By the sea you may hear the thin piping of ringed plovers, brilliantly camouflaged against the shingle beaches where they nest (try Cuckmere Haven or the scrub behind the beach between Newhaven and Seaford). Kittiwakes, seagull-like birds that one more normally expect to see on remoter Scottish or North Sea coasts, continue to breed on the chalk cliffs at the eastern end of Seaford beach until late in the month.

Perhaps the most delightful bird experience in July, however, is to see house martins or swallows swooping over fields catching insects, though the numbers of both birds seem to be on a downward trend in the south east. They had a catastrophic 2018 due to weather problems on their migration route and have suffered further declines since.

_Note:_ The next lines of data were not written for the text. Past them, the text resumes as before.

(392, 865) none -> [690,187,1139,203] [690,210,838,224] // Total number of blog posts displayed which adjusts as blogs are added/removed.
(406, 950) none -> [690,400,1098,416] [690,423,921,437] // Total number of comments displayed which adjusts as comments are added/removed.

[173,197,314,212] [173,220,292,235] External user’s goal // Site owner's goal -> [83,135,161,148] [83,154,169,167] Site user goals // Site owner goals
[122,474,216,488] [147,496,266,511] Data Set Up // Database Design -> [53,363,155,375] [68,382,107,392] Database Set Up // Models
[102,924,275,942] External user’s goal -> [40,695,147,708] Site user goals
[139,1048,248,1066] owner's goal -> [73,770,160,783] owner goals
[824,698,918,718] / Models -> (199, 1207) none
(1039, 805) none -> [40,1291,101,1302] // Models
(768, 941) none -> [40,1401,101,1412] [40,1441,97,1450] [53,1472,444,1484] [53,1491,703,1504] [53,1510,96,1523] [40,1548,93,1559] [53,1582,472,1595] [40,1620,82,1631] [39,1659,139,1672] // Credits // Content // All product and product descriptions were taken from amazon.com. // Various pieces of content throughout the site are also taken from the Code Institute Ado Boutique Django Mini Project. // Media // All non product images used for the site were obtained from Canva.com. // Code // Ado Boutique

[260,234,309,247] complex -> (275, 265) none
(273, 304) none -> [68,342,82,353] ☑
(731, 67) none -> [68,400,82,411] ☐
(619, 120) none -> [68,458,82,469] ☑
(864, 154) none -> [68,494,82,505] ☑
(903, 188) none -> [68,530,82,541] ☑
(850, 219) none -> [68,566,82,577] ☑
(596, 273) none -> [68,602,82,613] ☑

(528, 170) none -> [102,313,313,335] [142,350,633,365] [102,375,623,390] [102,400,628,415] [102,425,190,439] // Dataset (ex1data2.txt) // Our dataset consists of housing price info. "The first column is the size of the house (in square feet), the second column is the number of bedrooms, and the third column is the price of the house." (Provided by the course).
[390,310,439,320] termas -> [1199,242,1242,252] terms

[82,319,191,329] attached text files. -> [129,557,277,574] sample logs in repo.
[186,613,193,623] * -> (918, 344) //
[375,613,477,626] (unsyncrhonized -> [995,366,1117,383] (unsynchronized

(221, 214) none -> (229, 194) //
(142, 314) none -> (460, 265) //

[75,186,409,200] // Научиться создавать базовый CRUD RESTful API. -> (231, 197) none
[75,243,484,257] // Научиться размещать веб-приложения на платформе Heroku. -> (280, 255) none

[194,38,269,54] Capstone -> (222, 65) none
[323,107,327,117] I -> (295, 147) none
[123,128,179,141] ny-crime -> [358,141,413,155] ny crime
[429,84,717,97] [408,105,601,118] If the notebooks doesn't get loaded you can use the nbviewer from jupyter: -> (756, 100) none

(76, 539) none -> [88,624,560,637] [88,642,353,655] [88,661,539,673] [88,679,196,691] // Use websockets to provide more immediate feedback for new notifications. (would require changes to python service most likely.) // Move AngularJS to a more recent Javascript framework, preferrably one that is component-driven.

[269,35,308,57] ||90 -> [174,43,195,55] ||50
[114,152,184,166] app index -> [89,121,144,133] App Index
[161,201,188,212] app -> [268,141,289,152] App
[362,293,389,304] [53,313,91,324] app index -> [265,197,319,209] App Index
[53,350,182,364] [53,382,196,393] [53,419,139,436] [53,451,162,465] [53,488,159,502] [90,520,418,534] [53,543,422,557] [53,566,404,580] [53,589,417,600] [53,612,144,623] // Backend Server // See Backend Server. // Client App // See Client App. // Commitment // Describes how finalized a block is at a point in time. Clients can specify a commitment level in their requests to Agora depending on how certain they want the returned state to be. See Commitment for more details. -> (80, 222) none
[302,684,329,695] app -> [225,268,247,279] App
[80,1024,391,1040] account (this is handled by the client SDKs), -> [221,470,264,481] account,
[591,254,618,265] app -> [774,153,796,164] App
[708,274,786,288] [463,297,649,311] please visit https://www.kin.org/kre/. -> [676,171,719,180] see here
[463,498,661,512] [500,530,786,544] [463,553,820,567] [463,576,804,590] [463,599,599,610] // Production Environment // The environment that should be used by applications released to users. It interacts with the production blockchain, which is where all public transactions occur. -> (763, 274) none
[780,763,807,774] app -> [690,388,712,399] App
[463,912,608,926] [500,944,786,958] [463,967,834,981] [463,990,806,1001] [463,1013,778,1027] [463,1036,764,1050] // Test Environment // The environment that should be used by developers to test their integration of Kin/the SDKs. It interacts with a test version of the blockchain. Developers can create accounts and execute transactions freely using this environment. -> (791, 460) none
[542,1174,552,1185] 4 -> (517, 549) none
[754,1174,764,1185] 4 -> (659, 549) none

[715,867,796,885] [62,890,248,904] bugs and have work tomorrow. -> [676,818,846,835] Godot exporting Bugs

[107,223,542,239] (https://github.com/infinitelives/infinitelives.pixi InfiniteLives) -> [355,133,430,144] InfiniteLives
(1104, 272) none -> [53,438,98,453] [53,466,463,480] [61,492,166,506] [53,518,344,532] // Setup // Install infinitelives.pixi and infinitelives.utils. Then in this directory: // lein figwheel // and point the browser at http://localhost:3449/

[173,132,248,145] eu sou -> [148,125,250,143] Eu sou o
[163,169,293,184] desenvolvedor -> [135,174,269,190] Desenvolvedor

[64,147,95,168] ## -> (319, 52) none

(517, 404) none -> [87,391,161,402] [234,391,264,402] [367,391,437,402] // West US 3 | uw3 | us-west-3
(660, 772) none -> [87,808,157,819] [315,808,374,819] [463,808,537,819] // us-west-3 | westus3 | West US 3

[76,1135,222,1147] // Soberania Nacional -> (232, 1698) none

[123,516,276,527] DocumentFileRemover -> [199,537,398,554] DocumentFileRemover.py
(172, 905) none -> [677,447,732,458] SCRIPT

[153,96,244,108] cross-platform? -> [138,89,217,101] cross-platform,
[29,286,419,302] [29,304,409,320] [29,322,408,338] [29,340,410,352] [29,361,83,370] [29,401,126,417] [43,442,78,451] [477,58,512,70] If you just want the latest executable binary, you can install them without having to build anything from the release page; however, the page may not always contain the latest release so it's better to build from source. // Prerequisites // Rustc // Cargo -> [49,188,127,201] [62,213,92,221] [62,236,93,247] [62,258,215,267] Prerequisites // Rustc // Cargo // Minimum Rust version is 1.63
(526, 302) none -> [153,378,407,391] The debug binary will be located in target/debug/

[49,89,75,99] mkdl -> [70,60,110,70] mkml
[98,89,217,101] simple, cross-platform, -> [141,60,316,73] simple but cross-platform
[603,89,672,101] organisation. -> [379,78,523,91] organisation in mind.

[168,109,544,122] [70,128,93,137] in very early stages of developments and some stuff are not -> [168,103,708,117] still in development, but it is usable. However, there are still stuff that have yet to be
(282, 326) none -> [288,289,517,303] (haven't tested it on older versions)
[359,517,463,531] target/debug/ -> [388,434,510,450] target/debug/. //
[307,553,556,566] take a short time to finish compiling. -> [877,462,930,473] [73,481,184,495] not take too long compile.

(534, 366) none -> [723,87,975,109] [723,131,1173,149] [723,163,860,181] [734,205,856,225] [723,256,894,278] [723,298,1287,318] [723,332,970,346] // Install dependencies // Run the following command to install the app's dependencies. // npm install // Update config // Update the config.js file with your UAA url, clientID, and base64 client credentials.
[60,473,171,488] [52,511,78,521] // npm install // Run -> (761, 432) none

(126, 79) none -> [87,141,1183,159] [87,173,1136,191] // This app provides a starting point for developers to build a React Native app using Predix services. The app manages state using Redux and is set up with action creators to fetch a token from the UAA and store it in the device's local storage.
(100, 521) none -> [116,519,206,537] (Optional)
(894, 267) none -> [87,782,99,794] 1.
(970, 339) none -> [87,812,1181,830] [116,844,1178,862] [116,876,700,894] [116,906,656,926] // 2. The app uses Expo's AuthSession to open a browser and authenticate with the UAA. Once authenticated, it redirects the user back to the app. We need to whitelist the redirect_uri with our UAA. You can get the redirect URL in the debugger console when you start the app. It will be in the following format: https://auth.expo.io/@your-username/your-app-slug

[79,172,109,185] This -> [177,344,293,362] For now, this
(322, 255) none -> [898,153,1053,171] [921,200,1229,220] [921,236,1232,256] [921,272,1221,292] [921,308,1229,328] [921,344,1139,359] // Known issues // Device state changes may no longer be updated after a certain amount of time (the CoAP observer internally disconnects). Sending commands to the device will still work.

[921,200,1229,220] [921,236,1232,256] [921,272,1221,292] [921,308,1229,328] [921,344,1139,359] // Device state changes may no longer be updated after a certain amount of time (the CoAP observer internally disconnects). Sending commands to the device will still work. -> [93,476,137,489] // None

However both can still sometimes be seen. Swallow numbers, indeed, pick up in July as the young fledge. If you are lucky, you come across a happy group of them, sitting on fences, taking off, feeding, chattering and generally behaving like carefree teenagers. Their flying skills are not always as finely honed as those of the adults. Traditionally house martins were always found in sociable groups too, though in recent years in the south east those groups seem to have got smaller.

Telling the two species apart in flight is not easy, as they twist and turn so quickly. Both have white undersides, but swallows have a dark throat and a long forked tail (shorter in juveniles), while house martins have a stubbier one and a white patch at the bottom of their back.

Perhaps the best way to distinguish swallows, however, is by their habit of flying very fast and low - maybe only half a metre off the ground - while house martins fly higher and do more of a flap-flap-guide. The two species also make different calls in flight, the house martin's having a staccato rasping quality, while swallows sound like a child's squeaky bath toy being rapidly squeezed.

Swifts, which also seem to be in serious decline in the south east (2023 being a particularly awful year, though 2024 mercifully somewhat better), fly much higher than either of these, and are all dark, with great swept-back wings, gliding around in easy circles. They make an eerie screeching sound as they fly, which is often what alerts you to their presence. They live all their life on the wing, including sleeping, mating and gathering nest material in the air, and only land to rear young.

Swifts are usually seen over ancient towns and cities - try Sandwich, Winchester or Wye - because they nest in church towers and other old buildings. However rather surprisingly some are to be seen over suburban North London too. By July the young have fledged and sometimes fly low overhead in shrieking packs, behaviour one likes to think is the product of youthful exuberance.

But from mid July onwards swifts are starting to migrate to their wintering grounds in central Africa, gathering in the sky at dusk and then setting off at night. In the south east you may still see them right to the end of the month, but by the start of August they are usually gone.